◆ Dataset ◆

■ ■ ■ ■

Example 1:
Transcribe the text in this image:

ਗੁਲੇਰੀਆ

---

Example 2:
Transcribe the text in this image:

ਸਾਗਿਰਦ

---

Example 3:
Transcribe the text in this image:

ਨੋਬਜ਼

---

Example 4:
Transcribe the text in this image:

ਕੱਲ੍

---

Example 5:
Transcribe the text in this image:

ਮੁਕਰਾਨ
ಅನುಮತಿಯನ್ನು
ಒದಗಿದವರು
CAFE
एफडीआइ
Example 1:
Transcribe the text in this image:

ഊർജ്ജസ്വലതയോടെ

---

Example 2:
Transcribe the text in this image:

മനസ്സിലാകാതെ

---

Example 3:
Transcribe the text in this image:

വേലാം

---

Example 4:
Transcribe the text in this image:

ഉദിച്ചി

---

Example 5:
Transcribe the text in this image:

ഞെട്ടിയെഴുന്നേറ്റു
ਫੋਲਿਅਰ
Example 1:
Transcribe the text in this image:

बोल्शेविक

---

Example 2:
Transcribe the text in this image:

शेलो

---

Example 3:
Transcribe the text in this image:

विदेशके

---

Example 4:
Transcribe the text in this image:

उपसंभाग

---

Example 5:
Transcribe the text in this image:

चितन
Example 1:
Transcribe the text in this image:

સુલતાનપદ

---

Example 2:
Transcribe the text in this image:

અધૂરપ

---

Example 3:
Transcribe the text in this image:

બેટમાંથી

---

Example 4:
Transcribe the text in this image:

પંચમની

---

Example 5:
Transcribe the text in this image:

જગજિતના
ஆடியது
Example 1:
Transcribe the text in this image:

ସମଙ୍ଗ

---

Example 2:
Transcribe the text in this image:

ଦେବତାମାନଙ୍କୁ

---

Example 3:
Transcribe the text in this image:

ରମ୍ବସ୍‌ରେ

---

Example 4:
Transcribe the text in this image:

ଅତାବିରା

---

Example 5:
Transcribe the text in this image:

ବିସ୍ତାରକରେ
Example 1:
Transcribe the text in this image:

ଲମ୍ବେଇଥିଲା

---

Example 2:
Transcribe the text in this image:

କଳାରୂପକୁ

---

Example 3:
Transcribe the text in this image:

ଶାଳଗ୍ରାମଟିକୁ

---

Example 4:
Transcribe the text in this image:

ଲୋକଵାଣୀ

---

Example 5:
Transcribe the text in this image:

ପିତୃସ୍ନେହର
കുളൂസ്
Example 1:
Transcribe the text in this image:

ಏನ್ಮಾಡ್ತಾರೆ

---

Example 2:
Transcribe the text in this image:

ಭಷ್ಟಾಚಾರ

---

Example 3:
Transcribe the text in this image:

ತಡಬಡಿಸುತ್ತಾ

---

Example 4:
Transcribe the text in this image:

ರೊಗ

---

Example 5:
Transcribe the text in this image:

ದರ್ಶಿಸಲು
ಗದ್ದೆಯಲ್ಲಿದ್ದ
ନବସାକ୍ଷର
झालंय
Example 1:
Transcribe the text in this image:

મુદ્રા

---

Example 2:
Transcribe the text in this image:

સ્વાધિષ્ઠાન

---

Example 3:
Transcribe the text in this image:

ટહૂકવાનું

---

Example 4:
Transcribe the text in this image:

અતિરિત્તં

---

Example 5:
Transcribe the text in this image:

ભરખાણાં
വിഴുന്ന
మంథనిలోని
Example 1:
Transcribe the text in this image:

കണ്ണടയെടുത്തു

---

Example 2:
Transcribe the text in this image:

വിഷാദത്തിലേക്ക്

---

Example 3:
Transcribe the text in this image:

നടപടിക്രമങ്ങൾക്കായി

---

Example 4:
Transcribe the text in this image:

■ ■ ■ ■

◆ How to complete this task ◆
Return the material in its entirety, word for word.

◆ Result below ◆
Example 1:
Transcribe the text in this image:

ਗੁਲੇਰੀਆ

---

Example 2:
Transcribe the text in this image:

ਸਾਗਿਰਦ

---

Example 3:
Transcribe the text in this image:

ਨੋਬਜ਼

---

Example 4:
Transcribe the text in this image:

ਕੱਲ੍

---

Example 5:
Transcribe the text in this image:

ਮੁਕਰਾਨ
ಅನುಮತಿಯನ್ನು
ಒದಗಿದವರು
CAFE
एफडीआइ
Example 1:
Transcribe the text in this image:

ഊർജ്ജസ്വലതയോടെ

---

Example 2:
Transcribe the text in this image:

മനസ്സിലാകാതെ

---

Example 3:
Transcribe the text in this image:

വേലാം

---

Example 4:
Transcribe the text in this image:

ഉദിച്ചി

---

Example 5:
Transcribe the text in this image:

ഞെട്ടിയെഴുന്നേറ്റു
ਫੋਲਿਅਰ
Example 1:
Transcribe the text in this image:

बोल्शेविक

---

Example 2:
Transcribe the text in this image:

शेलो

---

Example 3:
Transcribe the text in this image:

विदेशके

---

Example 4:
Transcribe the text in this image:

उपसंभाग

---

Example 5:
Transcribe the text in this image:

चितन
Example 1:
Transcribe the text in this image:

સુલતાનપદ

---

Example 2:
Transcribe the text in this image:

અધૂરપ

---

Example 3:
Transcribe the text in this image:

બેટમાંથી

---

Example 4:
Transcribe the text in this image:

પંચમની

---

Example 5:
Transcribe the text in this image:

જગજિતના
ஆடியது
Example 1:
Transcribe the text in this image:

ସମଙ୍ଗ

---

Example 2:
Transcribe the text in this image:

ଦେବତାମାନଙ୍କୁ

---

Example 3:
Transcribe the text in this image:

ରମ୍ବସ୍‌ରେ

---

Example 4:
Transcribe the text in this image:

ଅତାବିରା

---

Example 5:
Transcribe the text in this image:

ବିସ୍ତାରକରେ
Example 1:
Transcribe the text in this image:

ଲମ୍ବେଇଥିଲା

---

Example 2:
Transcribe the text in this image:

କଳାରୂପକୁ

---

Example 3:
Transcribe the text in this image:

ଶାଳଗ୍ରାମଟିକୁ

---

Example 4:
Transcribe the text in this image:

ଲୋକଵାଣୀ

---

Example 5:
Transcribe the text in this image:

ପିତୃସ୍ନେହର
കുളൂസ്
Example 1:
Transcribe the text in this image:

ಏನ್ಮಾಡ್ತಾರೆ

---

Example 2:
Transcribe the text in this image:

ಭಷ್ಟಾಚಾರ

---

Example 3:
Transcribe the text in this image:

ತಡಬಡಿಸುತ್ತಾ

---

Example 4:
Transcribe the text in this image:

ರೊಗ

---

Example 5:
Transcribe the text in this image:

ದರ್ಶಿಸಲು
ಗದ್ದೆಯಲ್ಲಿದ್ದ
ନବସାକ୍ଷର
झालंय
Example 1:
Transcribe the text in this image:

મુદ્રા

---

Example 2:
Transcribe the text in this image:

સ્વાધિષ્ઠાન

---

Example 3:
Transcribe the text in this image:

ટહૂકવાનું

---

Example 4:
Transcribe the text in this image:

અતિરિત્તં

---

Example 5:
Transcribe the text in this image:

ભરખાણાં
വിഴുന്ന
మంథనిలోని
Example 1:
Transcribe the text in this image:

കണ്ണടയെടുത്തു

---

Example 2:
Transcribe the text in this image:

വിഷാദത്തിലേക്ക്

---

Example 3:
Transcribe the text in this image:

നടപടിക്രമങ്ങൾക്കായി

---

Example 4:
Transcribe the text in this image:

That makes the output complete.